Mientras que las ventanas mirador y las ventanas abuhardilladas de los edificios antiguos suelen crear corrientes de aire o incluso goteras, las construcciones más nuevas están completamente selladas y bien aisladas. Para crear las condiciones climáticas adecuadas, es útil la ventilación automática y permanente en la ventana de tejado. Esto permite que entre aire fresco en la estancia incluso con la ventana cerrada y genera un ambiente agradable.
Cuando se instala un motor eléctrico, una cadena de transmisión abre y cierra la ventana de tejado por control remoto. Y, si se instala un sensor de lluvia, este entra en funcionamiento en cuanto se detectan las primeras gotas de lluvia. El acristalamiento también contribuye a la eficiencia.

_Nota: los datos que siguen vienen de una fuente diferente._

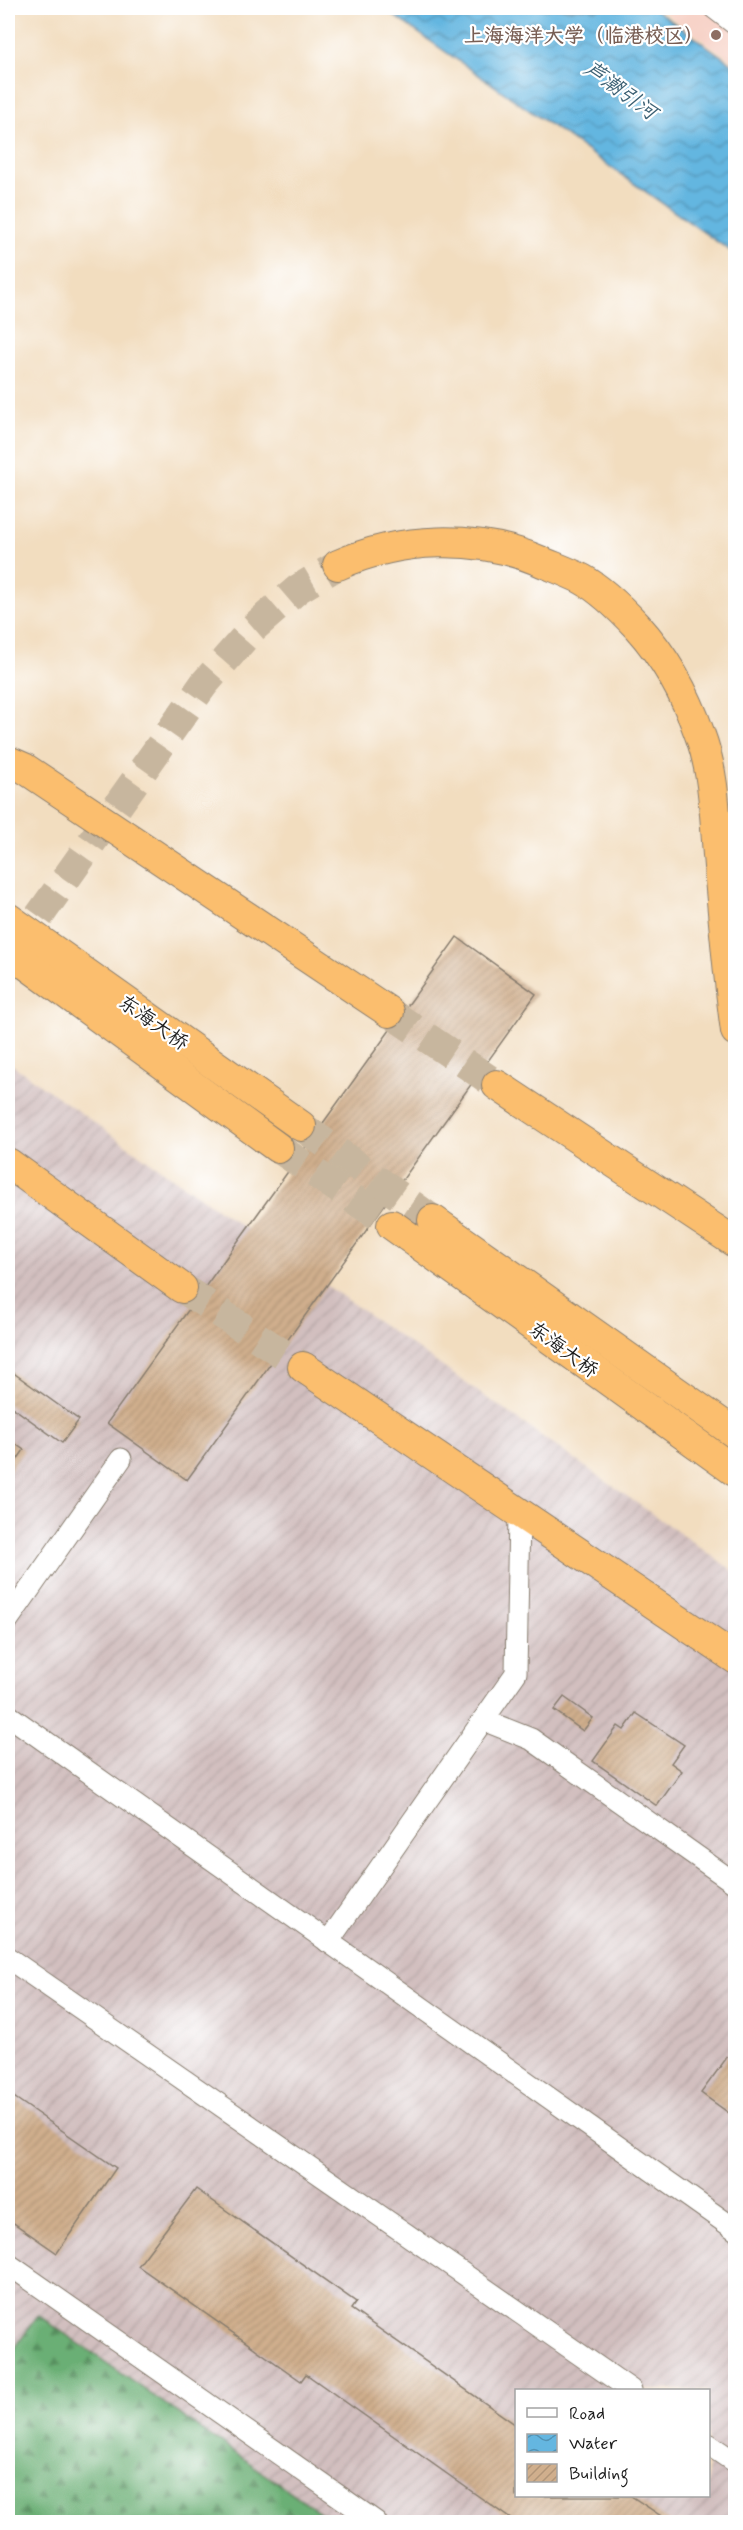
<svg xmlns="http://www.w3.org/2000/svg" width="743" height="2530" font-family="Mynerve,'LXGW WenKai TC',sans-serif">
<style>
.built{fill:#f7d1c6}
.industrial{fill:url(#industrial-furrows);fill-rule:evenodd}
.forest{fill:url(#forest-firs);stroke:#446648;stroke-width:1.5}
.water{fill:url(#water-waves);stroke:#40697e;stroke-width:1.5}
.building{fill:url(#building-hatch)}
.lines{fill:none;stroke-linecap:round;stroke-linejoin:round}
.highway-tunnel{stroke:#c7b69e;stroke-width:30;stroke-dasharray:30 15;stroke-linecap:butt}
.minor-casing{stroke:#877c6e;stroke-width:23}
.highway-casing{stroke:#877c6e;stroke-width:32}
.minor{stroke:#fff;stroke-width:21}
.highway{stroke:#fbbe6e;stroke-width:30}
.education-dot{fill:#8d6e63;stroke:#fff;stroke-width:2}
.labels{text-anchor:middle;stroke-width:4.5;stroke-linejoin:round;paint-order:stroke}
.education-label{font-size:20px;font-weight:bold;fill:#785e54;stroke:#fff;text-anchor:end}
.street-label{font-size:20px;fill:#1c1c1c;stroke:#fff}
.water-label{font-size:21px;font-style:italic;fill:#3c6174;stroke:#fff}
</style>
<defs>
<pattern id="industrial-furrows" width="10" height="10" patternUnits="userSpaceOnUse" patternTransform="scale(1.5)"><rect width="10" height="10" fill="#d2bfbf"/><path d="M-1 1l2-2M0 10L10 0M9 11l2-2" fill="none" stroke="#b4a4a4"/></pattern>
<pattern id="forest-firs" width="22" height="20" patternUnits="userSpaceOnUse" patternTransform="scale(1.5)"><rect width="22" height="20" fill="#6baf74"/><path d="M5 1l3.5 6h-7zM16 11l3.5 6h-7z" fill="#578e5e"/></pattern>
<pattern id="water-waves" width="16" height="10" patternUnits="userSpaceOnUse" patternTransform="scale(1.5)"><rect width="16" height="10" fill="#64b6e0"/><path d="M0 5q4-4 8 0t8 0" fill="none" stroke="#5293b5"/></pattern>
<pattern id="building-hatch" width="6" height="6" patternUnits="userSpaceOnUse" patternTransform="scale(1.5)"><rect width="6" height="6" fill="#d0af8d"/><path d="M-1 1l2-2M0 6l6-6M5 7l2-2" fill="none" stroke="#b29679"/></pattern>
</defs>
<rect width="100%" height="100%" fill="#fff"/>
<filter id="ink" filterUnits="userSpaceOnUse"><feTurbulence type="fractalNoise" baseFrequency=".0167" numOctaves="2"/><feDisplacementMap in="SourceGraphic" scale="12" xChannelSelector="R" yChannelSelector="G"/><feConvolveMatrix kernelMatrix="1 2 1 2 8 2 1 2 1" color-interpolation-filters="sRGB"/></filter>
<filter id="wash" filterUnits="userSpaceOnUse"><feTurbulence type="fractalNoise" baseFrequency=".008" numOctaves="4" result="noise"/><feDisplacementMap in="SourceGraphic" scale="24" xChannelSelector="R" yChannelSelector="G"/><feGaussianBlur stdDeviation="1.35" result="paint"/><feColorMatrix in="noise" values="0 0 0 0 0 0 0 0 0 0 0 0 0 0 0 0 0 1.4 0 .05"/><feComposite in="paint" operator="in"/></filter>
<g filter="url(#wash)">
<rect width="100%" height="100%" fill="#f2ddbf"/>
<!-- built -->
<polygon class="built" points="658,8 735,8 735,63"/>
<!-- industrial -->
<path class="industrial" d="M 8,1062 L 735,1572 L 735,2522 L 8,2522 ZM 516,2390 L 708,2390 L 708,2496 L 516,2496 Z"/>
<!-- forest -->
<polygon class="forest" points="38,2315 334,2522 8,2522 8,2358"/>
<!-- water -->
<polygon class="water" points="383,8 653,8 735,66 735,254"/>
<g id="blocks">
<!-- building -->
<g class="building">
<polygon points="457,937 536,994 187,1480 107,1423"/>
<polygon points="8,1369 79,1420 62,1443 8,1404"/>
<polygon points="8,1439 24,1450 8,1473"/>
<polygon points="564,1697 593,1718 583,1731 554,1710"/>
<polygon points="636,1713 684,1745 671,1763 682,1771 657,1806 593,1761 618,1726 624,1730"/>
<polygon points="728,2056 736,2061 736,2118 701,2093"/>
<polygon points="8,2093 116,2168 57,2253 8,2219"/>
<polygon points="196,2189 356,2302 351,2309 516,2425 516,2496 631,2496 670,2522 515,2522 306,2374 301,2381 138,2266"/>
</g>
</g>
</g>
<g filter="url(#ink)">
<use href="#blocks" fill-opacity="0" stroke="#877c6e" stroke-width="1.5"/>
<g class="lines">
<!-- highway-tunnel -->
<g class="highway-tunnel">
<polyline points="13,953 204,684 253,628 298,589 338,565"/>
<polyline points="389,1012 497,1085"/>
<polyline points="301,1126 433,1220"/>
<polyline points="278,1148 392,1225"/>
<polyline points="182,1288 303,1367"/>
</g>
<!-- minor casing -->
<g class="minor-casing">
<g id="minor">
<polyline points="714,8 736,25"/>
<polyline points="8,1620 121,1459"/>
<polyline points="8,1715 736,2230"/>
<polyline points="483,1720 531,1739 736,1884"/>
<polyline points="328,1942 516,1673 519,1515"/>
<polyline points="8,1958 631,2390"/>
<polyline points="8,2264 376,2522"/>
<polyline points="708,2444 736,2463"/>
</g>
</g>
<!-- highway casing -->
<g class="highway-casing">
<g id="highway">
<path d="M 338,565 C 400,537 476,534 540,561 C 554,567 568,572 582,579 C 602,590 621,609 637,626 C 665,657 686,695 700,735 C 714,772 715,816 718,855 C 723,914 728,973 736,1031"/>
<polyline points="8,761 24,768 389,1012"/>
<polyline points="8,918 301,1126"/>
<polyline points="8,951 278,1148"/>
<polyline points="497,1085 736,1243"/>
<polyline points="8,1163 182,1288"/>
<polyline points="433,1220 736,1434"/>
<polyline points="392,1225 736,1472"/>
<polyline points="303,1367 736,1659"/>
</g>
</g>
<!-- minor -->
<use href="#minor" class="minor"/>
<!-- highway -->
<use href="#highway" class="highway"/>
</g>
</g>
<!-- markers -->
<circle class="education-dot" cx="716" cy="35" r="6"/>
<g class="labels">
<!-- education labels -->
<g class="education-label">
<text x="704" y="42">上海海洋大学（临港校区）</text>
</g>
<!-- street labels -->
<g class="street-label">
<text transform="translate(154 1022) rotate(35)" y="7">东海大桥</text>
<text transform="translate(564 1349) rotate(36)" y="7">东海大桥</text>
</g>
<!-- water labels -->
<g class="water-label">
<text transform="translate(621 90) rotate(36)" y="7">芦潮引河</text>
</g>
</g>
<!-- margin -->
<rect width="743" height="2530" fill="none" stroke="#fff" stroke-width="30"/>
<!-- legend -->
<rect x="515" y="2389" width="195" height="108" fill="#ffffff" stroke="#a4a4a4" stroke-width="1.5"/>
<rect x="527" y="2408" width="30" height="9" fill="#ffffff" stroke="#a4a4a4" stroke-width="1.5"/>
<text x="569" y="2419" font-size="18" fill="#1c1c1c">Road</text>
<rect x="527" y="2434" width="30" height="18" fill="url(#water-waves)" stroke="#a4a4a4" stroke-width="1.5"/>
<text x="569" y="2449" font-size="18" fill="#1c1c1c">Water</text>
<rect x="527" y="2464" width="30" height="18" fill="url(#building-hatch)" stroke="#a4a4a4" stroke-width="1.5"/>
<text x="569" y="2479" font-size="18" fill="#1c1c1c">Building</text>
</svg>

En este contexto, existe una amplia gama de espesores de cristal con relleno de gas noble, cristales exteriores con funciones de autolimpieza o diseños que incorporan dos, tres o incluso cuatro cristales. Todos ellos cuentan con un mismo objetivo: mejorar las necesidades individuales de climatizacción, reducción del ruido y la protección antirrobo. Asimismo, verás que en ocasiones se emplean elementos plegables.
Nuestra recomendación: no olvides revisar que la madera vaya a juego con la de las puertas.